Le Mali au Mining Indaba À Cape Town : attirer davantage d’investissements pour le développement du secteur minier national. © Ministère des Mines

Après deux ans d’absence, le Mali, pays minier par excellence, signe son grand retour au prestigieux Mining Indaba à Cape Town, en Afrique du Sud. Une forte délégation conduite par le Secrétaire général du ministère des Mines, Soussourou Dembélé, porte haut la voix du pays à ce rendez-vous incontournable des investissements miniers en Afrique.

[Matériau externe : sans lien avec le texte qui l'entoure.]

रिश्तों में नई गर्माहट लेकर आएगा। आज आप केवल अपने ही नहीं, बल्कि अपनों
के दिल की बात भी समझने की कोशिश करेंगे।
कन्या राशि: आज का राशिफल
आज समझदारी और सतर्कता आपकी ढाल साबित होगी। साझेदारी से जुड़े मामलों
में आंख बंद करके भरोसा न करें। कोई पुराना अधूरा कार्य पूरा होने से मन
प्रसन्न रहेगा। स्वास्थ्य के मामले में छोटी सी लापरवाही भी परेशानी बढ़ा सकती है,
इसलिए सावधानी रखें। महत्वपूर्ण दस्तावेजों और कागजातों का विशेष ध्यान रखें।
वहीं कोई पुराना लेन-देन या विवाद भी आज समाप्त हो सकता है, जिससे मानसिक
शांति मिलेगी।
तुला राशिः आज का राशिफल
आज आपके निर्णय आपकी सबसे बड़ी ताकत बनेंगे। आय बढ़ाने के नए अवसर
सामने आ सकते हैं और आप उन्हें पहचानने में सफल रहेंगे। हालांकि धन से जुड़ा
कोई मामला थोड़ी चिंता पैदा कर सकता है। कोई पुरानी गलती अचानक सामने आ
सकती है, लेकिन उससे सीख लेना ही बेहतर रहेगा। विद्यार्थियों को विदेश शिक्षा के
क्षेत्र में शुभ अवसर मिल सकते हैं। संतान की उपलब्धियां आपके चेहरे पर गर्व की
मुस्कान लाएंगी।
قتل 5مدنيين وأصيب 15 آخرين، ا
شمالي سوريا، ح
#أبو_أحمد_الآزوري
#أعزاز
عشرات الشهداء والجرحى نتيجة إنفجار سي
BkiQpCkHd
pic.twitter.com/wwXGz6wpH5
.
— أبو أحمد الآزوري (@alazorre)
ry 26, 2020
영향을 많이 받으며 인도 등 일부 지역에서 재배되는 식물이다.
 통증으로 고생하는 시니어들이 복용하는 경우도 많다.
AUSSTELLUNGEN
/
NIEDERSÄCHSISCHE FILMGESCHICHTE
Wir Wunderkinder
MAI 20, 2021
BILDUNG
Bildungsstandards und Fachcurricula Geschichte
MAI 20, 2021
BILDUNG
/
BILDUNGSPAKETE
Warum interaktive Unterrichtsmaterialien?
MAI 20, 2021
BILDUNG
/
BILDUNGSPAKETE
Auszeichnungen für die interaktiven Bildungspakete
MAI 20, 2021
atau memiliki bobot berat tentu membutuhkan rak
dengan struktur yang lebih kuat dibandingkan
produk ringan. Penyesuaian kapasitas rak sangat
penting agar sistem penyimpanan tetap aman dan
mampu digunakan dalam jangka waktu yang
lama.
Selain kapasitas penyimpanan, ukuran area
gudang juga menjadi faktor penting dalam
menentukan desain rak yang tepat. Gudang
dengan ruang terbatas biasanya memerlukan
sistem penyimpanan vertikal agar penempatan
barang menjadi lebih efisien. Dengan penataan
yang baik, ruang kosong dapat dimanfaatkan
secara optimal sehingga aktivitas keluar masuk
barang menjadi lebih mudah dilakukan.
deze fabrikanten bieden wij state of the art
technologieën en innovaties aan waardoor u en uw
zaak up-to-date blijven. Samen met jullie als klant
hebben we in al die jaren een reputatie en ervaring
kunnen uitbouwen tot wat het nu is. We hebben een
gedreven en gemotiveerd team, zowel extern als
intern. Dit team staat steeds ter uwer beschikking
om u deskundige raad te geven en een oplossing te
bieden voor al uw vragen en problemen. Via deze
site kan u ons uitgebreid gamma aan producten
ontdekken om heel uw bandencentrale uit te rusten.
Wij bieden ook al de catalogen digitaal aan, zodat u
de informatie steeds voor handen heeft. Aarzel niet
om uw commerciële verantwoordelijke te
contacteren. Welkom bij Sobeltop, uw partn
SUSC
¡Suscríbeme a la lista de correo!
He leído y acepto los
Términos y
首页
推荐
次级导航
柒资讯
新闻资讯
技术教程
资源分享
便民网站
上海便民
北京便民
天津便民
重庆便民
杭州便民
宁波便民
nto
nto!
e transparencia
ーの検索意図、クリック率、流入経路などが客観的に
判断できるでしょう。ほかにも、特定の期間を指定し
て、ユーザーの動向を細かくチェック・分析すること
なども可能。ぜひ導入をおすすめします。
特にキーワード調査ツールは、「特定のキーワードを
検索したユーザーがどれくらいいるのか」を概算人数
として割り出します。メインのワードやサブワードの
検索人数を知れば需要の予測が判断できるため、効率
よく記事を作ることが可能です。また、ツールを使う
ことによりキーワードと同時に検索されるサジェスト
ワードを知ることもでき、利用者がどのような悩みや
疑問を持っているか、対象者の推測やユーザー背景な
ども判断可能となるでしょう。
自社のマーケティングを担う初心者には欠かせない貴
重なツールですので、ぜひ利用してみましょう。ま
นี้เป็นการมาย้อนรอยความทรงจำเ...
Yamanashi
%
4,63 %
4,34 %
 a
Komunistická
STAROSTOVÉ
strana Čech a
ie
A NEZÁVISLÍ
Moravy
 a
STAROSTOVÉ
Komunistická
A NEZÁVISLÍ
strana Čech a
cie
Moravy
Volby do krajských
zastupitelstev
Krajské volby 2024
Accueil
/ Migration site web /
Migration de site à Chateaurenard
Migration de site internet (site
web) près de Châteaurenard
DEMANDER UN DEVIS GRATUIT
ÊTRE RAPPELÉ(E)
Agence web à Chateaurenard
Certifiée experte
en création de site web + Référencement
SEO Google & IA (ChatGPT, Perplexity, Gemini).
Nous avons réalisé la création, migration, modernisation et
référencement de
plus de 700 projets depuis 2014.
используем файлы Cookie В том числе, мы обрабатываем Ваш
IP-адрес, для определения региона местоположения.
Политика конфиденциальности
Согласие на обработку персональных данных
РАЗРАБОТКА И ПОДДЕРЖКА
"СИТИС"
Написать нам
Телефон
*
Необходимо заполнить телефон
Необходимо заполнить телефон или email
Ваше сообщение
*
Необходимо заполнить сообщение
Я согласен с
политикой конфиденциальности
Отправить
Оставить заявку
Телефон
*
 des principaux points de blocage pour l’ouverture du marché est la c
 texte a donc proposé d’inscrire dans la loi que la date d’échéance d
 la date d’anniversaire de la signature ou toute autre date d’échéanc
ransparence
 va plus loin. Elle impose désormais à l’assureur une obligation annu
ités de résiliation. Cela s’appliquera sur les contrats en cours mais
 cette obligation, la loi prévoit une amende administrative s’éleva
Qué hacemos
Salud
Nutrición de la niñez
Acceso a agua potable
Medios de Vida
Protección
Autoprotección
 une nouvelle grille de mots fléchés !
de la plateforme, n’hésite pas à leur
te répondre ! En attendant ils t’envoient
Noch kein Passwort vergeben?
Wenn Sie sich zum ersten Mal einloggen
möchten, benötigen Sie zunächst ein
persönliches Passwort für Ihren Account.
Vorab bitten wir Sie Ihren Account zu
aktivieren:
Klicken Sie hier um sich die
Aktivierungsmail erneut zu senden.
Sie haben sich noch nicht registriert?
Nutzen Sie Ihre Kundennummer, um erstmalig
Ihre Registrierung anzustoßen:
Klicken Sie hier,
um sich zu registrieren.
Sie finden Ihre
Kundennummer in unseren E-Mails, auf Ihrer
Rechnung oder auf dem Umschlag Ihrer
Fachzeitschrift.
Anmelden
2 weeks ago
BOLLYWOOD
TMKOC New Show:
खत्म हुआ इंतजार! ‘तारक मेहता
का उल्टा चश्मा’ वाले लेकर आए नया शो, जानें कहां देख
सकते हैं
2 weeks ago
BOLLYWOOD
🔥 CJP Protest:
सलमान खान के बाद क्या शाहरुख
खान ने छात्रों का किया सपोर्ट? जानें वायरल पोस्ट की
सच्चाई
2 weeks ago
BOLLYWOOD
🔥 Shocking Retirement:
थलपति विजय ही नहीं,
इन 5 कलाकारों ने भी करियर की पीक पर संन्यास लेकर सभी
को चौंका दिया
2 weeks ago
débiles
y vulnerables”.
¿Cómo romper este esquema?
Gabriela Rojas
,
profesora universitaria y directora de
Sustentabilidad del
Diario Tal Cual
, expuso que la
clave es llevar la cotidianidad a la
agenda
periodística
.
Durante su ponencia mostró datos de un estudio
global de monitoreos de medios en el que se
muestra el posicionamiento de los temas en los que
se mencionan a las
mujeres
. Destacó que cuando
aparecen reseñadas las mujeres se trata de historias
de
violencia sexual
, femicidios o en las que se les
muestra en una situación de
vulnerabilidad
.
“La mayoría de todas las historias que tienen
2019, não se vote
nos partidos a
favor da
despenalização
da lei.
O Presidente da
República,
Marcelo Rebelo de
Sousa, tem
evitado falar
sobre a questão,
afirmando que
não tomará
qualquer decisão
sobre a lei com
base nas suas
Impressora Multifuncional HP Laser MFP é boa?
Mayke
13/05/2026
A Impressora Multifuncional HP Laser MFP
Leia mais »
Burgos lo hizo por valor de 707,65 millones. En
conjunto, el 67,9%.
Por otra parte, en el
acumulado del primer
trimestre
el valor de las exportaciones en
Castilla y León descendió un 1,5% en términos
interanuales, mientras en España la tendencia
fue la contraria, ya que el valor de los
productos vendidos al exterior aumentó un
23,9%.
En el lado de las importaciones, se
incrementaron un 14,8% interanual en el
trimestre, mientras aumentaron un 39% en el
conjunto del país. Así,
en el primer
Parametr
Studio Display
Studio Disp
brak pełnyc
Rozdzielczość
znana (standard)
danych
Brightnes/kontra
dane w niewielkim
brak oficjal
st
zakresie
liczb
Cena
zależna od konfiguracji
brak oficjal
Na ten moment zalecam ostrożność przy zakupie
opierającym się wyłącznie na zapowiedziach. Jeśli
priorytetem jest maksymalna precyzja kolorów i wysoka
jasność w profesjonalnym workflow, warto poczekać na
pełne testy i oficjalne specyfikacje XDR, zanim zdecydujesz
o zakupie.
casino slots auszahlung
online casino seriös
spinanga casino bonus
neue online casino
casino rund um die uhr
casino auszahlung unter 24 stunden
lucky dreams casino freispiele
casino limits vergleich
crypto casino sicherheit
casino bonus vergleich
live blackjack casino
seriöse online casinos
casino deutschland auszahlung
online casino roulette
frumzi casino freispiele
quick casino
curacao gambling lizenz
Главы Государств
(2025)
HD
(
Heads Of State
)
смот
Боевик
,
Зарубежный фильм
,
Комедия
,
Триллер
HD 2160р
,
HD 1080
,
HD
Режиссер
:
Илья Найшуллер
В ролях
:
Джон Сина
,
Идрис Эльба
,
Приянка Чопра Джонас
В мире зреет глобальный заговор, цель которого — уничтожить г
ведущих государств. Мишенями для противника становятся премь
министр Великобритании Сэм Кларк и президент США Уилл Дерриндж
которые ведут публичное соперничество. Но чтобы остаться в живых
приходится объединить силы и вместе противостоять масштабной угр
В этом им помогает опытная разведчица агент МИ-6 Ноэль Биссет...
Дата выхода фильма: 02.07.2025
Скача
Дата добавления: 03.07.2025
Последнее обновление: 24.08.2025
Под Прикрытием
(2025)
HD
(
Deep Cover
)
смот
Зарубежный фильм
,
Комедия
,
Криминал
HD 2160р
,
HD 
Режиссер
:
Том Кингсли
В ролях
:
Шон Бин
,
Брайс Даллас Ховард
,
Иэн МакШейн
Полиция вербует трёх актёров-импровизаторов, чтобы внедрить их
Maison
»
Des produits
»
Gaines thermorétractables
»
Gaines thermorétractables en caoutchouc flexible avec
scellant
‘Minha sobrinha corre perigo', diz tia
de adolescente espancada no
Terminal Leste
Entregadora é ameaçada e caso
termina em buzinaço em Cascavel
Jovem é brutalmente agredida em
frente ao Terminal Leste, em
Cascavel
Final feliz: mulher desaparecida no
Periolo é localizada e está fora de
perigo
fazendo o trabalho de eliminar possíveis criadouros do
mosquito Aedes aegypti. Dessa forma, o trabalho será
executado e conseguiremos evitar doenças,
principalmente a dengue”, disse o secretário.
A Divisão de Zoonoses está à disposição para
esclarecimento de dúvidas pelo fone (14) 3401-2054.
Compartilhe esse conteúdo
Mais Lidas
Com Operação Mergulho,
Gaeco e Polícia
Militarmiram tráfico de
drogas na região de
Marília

La cérémonie d’ouverture s’est tenue le lundi 9 février au Cape Town International Convention Centre (CTICC), sous la présidence du Chef de l’État zambien, Hakaindé Hichilema, du ministre sud-africain des Ressources minérales, Gwede Mantashe, et du ministre des Mines de la République Démocratique du Congo, Louis Watum Kabamba. Une ouverture solennelle qui a réuni décideurs politiques, investisseurs et acteurs majeurs du secteur minier mondial.

Une mobilisation forte pour attirer les investisseurs

Composée de représentants de l’administration publique, de sociétés minières, d’entreprises de sous-traitance et d’organisations intervenant dans le secteur, la délégation malienne affiche une ambition claire : attirer davantage d’investissements pour le développement du secteur minier national, conformément à la vision des plus hautes autorités de la Transition.

Cette participation intervient dans un contexte marqué par d’importantes réformes structurelles. Le Mali s’est notamment doté d’un nouveau Code minier et d’une loi relative au Contenu local, traduisant la volonté des autorités d’assurer une meilleure intégration du secteur minier à l’économie nationale et de maximiser les retombées pour les populations.

Mining Indaba : un carrefour stratégique pour l’Afrique

Considéré comme le plus grand rassemblement africain dédié aux investissements miniers, le Mining Indaba réunit cette année plus de 10 000 délégués, parmi lesquels des sociétés minières internationales, des investisseurs, des représentants gouvernementaux et des institutions financières.

L’édition 2026 se tient sous le thème : « Plus forts ensemble : réalisons des progrès grâce aux partenariats ». Un slogan qui met en avant la coopération stratégique et les partenariats gagnant-gagnant pour transformer durablement le secteur minier africain.

Les participants entendent ainsi façonner et redéfinir l’avenir de l’exploitation minière sur le continent, afin qu’elle profite davantage aux économies africaines. Il s’agit notamment de développer une chaîne de valeur intégrée, créatrice de richesses et d’emplois pour les entreprises locales et pour la jeunesse.

Une vision que partage pleinement le Mali. Selon le Secrétaire général du ministère des Mines, Soussourou Dembélé, le pays œuvre à faire du secteur minier un véritable levier de développement, capable de soutenir l’industrialisation et la transformation économique nationale.

Des débats stratégiques au cœur des enjeux mondiaux

La cérémonie d’ouverture a été suivie de deux panels de haut niveau portant sur des thématiques stratégiques : « Sécurité de l’approvisionnement en minéraux critiques : Chine ? Occident ? Arabie Saoudite ? ou Afrique ? » et « Professionnalisation de l’exploitation minière artisanale – veiller à ce qu’aucun homme ou femme ne soit laissé pour compte »

Ces discussions ont mis en lumière les enjeux géopolitiques liés aux minéraux critiques, essentiels à la transition énergétique mondiale, ainsi que la nécessité d’encadrer et de professionnaliser l’exploitation minière artisanale afin d’assurer inclusion sociale et durabilité.

Les panelistes ont formulé des recommandations concrètes pour promouvoir un développement minier durable, notamment à travers le renforcement des infrastructures, l’adoption de technologies innovantes, l’amélioration de la sécurité, l’accès au financement et la consolidation de partenariats équilibrés.